Excerpt from a dataset
┌────────
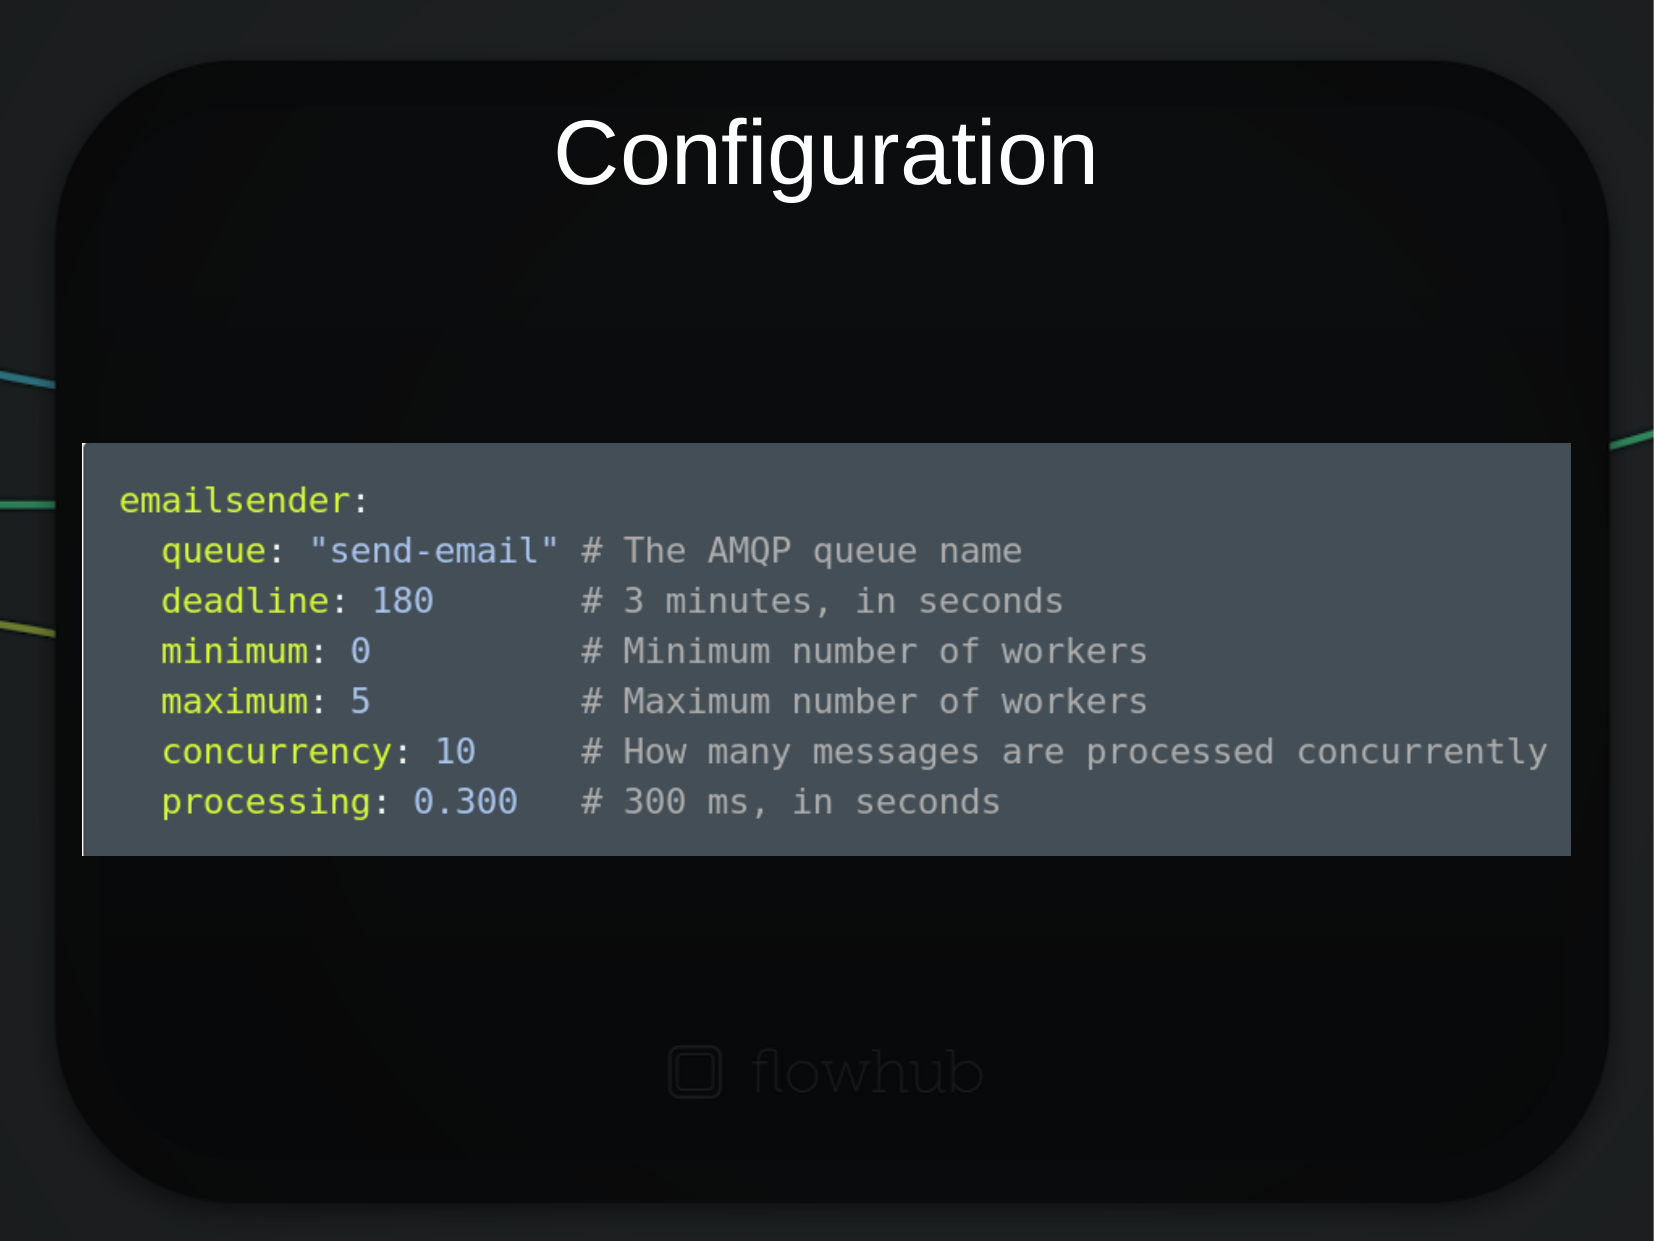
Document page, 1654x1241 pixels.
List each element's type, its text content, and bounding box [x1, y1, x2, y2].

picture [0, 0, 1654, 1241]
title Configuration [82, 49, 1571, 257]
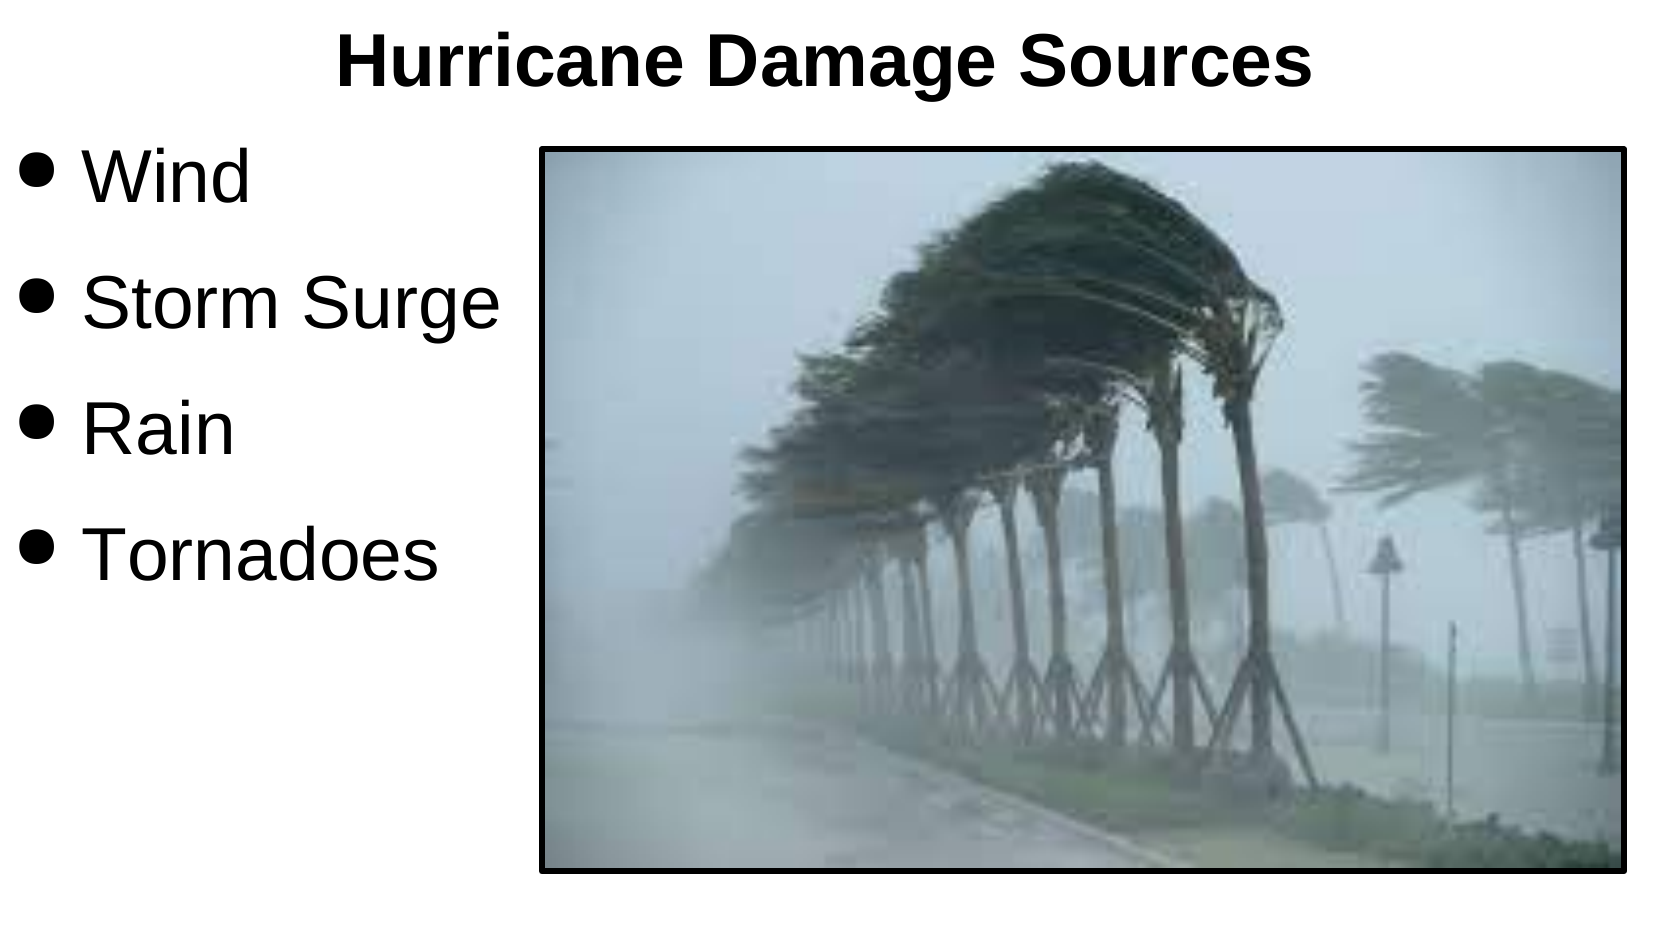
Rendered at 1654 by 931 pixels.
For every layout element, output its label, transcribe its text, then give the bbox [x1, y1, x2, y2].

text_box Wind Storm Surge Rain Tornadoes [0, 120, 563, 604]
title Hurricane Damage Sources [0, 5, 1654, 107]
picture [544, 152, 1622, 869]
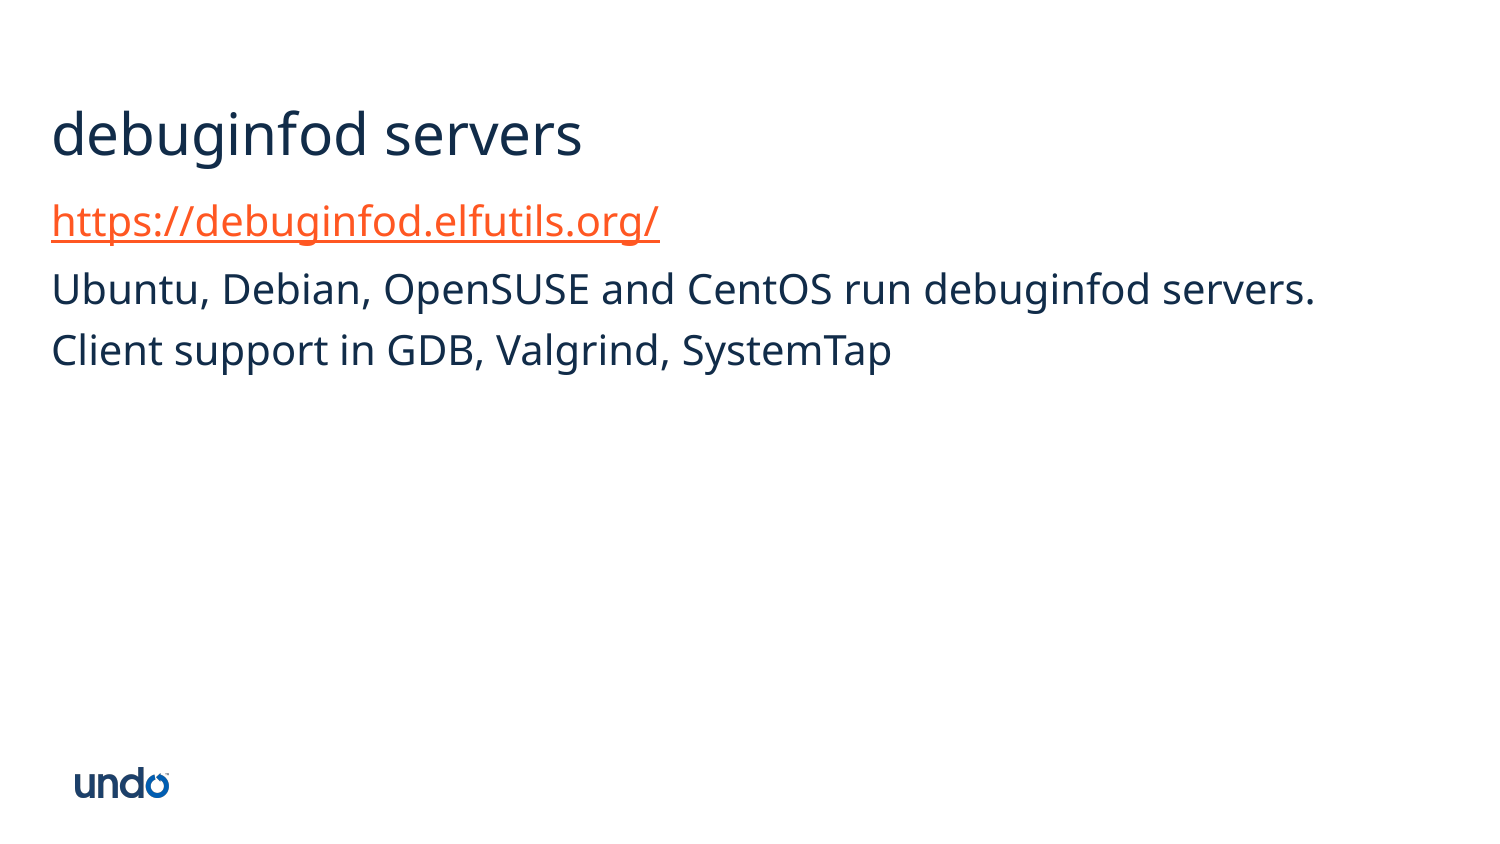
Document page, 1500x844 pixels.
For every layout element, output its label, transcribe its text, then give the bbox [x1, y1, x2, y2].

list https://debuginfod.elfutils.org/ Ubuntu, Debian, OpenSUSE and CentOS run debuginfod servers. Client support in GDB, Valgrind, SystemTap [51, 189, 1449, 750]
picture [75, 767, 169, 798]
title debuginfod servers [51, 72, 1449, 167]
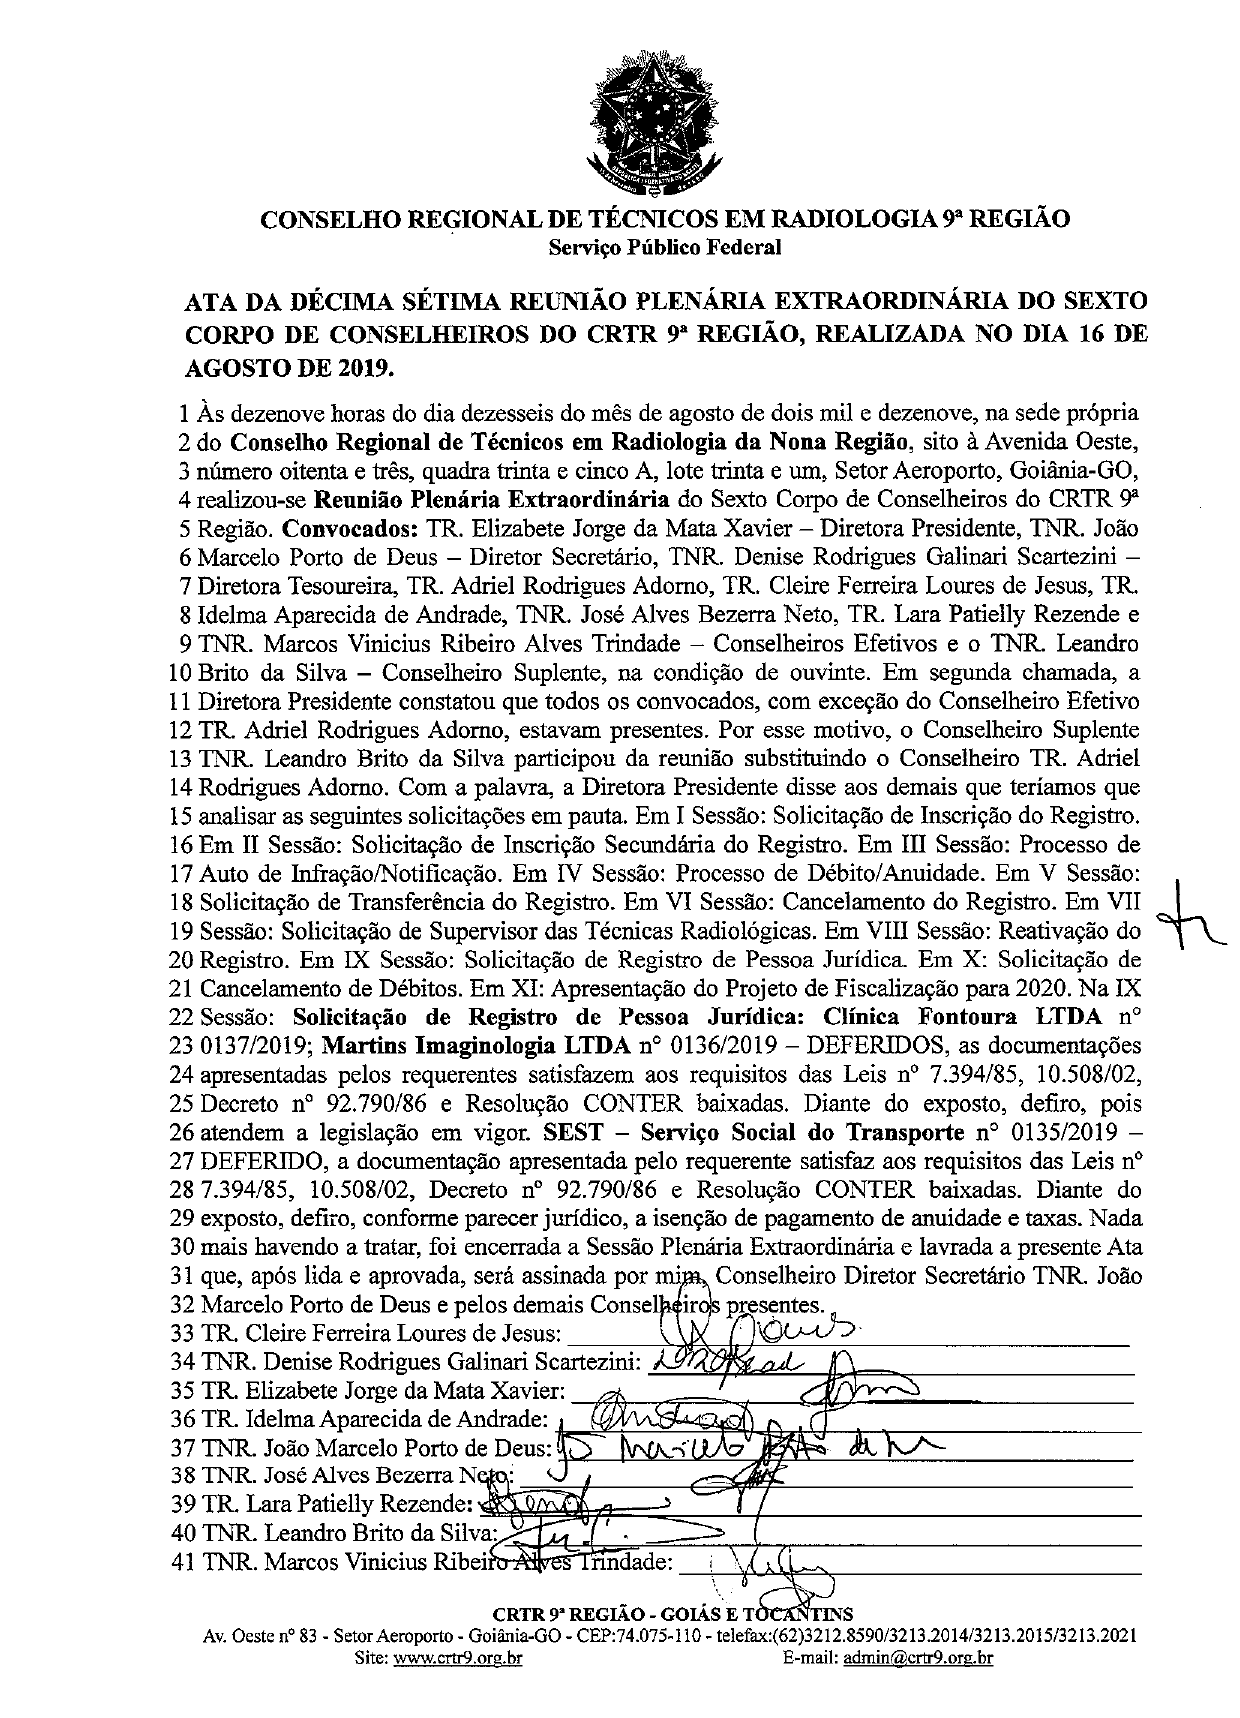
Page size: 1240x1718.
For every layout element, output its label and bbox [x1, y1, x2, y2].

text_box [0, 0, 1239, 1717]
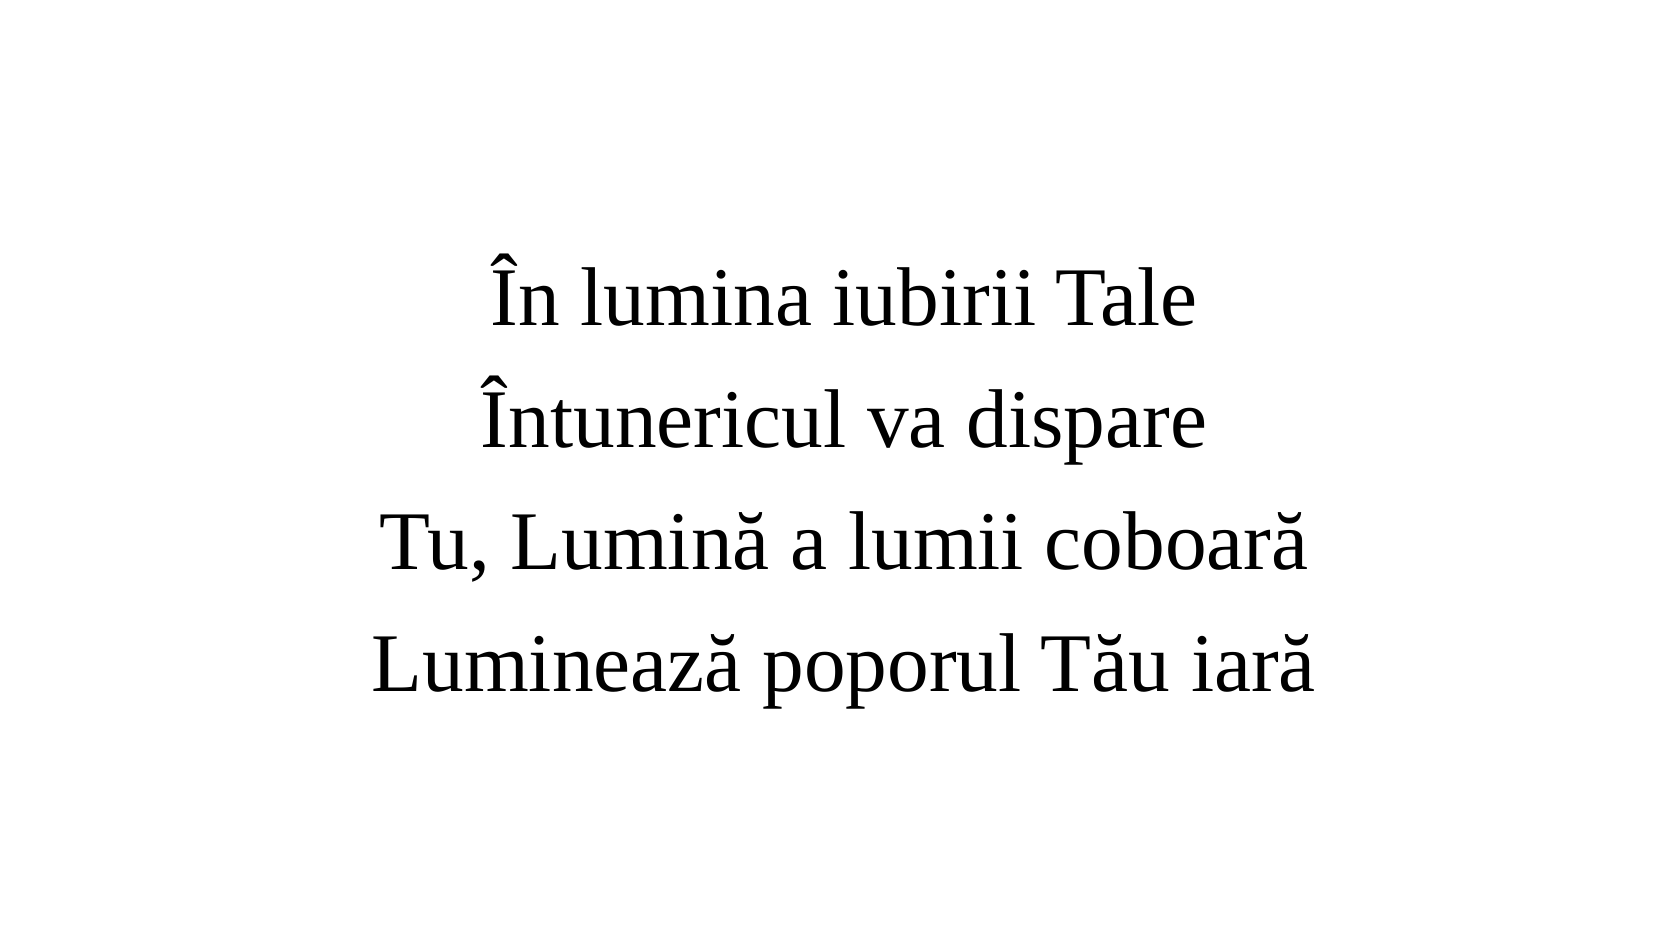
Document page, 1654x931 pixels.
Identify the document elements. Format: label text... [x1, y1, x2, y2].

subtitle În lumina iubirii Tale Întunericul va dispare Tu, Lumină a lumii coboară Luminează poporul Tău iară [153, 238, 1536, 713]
└────────
The problem
Write out every line of the data above word for word, leaving the pictures out of your answer.

Exercise response
Document page, 1654x1241 pixels.
List each element's type, its text content, and bounding box [x1, y1, x2, y2].

picture [0, 0, 1654, 1241]
title Configuration [82, 49, 1571, 257]
Rendered at 1654 by 931 pixels.
For every layout element, output its label, transcribe its text, then give the bbox [x1, y1, x2, y2].

text_box Wind Storm Surge Rain Tornadoes [0, 120, 563, 604]
title Hurricane Damage Sources [0, 5, 1654, 107]
picture [544, 152, 1622, 869]
Document page, 1500x844 pixels.
For every layout element, output its label, transcribe its text, then give the bbox [x1, y1, x2, y2].

list https://debuginfod.elfutils.org/ Ubuntu, Debian, OpenSUSE and CentOS run debuginfod servers. Client support in GDB, Valgrind, SystemTap [51, 189, 1449, 750]
picture [75, 767, 169, 798]
title debuginfod servers [51, 72, 1449, 167]
Page size: 1240x1718.
For every layout element, output its label and bbox [x1, y1, x2, y2].

text_box [0, 0, 1239, 1717]
Document page, 1654x931 pixels.
Identify the document elements. Format: label text... [x1, y1, x2, y2].

subtitle În lumina iubirii Tale Întunericul va dispare Tu, Lumină a lumii coboară Luminează poporul Tău iară [153, 238, 1536, 713]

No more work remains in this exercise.